In the aftermath of the school shooting in Parkland, Florida, my heart is heavy with a range of emotions. The news is full of stories depicting heroism and amazing accounts of survival. However, this devastating event causes me to wonder why this keeps happening.
Will violence ever be eliminated? Probably not; we are an imperfect people with personal and relational issues.
In addition to our imperfection, one thing has become clear as I train school bus drivers and teachers across the country in behavior management: Common sense is not always common practice. Statements made after trainings include: "I am going to start greeting all my students at the door with hello," "I am going to stop being so angry and yelling," "I will be more intentional in my interactions with students in the hallways," and, "I will learn my students’ names.”
Having said that, I would like you to put aside any preconceived ideas about school climate, school culture, and school shootings. I would like to encourage you to not let over-familiarity take away the opportunity to see something fresh.
Reports on school shootings, such as William Woodward and Sarah Goodrum's assessment of the 2013 Arapahoe High School shooting in Colorado, identify areas of common concern for schools regarding a proactive approach to school shootings. Those include threat assessments, information sharing, and systems thinking. Each of those components is vitally important to school safety. However, I would like to focus on the third component, systems thinking.
Systems thinking is sometimes also referred to as group think.

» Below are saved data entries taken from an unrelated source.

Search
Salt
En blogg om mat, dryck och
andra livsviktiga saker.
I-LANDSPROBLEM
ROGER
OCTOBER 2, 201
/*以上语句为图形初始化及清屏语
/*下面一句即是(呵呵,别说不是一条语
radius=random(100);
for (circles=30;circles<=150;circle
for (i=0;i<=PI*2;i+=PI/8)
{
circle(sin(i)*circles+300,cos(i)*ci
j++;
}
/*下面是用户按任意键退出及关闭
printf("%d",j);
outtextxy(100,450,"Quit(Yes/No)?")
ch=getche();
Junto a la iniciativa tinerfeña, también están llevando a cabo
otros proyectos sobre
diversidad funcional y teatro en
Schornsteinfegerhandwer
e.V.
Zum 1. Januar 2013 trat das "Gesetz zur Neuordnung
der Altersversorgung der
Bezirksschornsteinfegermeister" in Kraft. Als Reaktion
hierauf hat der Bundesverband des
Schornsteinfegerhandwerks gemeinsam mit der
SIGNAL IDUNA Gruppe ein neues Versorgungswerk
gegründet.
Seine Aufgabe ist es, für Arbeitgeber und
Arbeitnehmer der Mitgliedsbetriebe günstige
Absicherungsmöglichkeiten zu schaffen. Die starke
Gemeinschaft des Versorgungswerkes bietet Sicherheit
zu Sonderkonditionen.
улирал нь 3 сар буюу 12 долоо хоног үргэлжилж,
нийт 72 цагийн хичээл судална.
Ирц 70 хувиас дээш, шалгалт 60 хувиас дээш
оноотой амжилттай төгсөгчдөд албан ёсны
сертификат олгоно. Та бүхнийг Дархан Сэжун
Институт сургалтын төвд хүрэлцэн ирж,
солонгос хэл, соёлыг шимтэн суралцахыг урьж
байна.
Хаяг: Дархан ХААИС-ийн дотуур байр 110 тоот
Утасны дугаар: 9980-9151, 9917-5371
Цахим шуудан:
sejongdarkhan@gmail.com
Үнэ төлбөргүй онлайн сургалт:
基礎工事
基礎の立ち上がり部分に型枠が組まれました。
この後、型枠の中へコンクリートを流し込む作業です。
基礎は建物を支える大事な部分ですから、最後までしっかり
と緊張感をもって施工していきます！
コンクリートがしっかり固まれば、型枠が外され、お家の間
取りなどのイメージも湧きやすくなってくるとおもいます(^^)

According to Irving Janis (1972), group think occurs when a group makes faulty decisions because pressures from the group lead to a deterioration of "mental efficiency, reality testing, and moral judgment.” Woodard and Goodrum (2016) state it this way: "The evidence of faulty systems thinking ... included a tendency for group think, a reluctance to reflect on and admit failure, and the minimization of sincere concern."
The “minimization of sincere concern” is a red flag for an unhealthy school culture — a school’s values and beliefs, which then yield the climate in which teachers, adults, administrators, and students interact on a daily basis. We need to guard against this response.
In a University of Northern Colorado magazine article, Goodrum stated that “in a culture of ‘we are fantastic,’ highly invested in achievement, failure can be considered a crisis,” which makes it very difficult for a student to say they are struggling or need emotional support.
9News in Denver aired a segment with a gentleman who emailed after the Parkland shooting, admitting that he was almost a school shooter. This individual, Aaron, talked about how his lack of love was a motivating factor behind his violent and suicidal thoughts as a teenager. However, one family (not knowing his thoughts or mental state at the time) had him visit their home to celebrate who he was. They showed him love, and that he was worth being around.
"If you see someone who looks like they need love, give it to them,” Aaron wrote in the email. “Even a small hug, a word, or a smile could actually save lives."
This is where over-familiarity can come into play, as well as preconceived ideas about how to be proactive in preventing school shootings.
As a population, we have a preconceived idea that our teachers, administrators, transportation personnel, school resource officers, campus monitors, lunch room employees, custodians, secretaries, and every adult in the school system knows how to build relationships, identify struggling students, and de-escalate student behaviors.
Some individuals have these skills mastered. However, it seems now is a good time to re-evaluate those skills.
As school systems we post signs about being kind, stopping bullying, and, in some states, Safe2Tell anonymous reporting systems, but what do those signs mean? What is kind? How do we stop bullying? In what ways can we identify high-risk students and then intervene to provide them the supports they need? What does it mean to connect with a student? Why are classroom expectations and procedures important? How does adult behavior impact our culture and climate?
Something needs to change for the safety and benefit of our students. We need to be reminded that the power of a simple hello is priceless and connecting with students is transformational.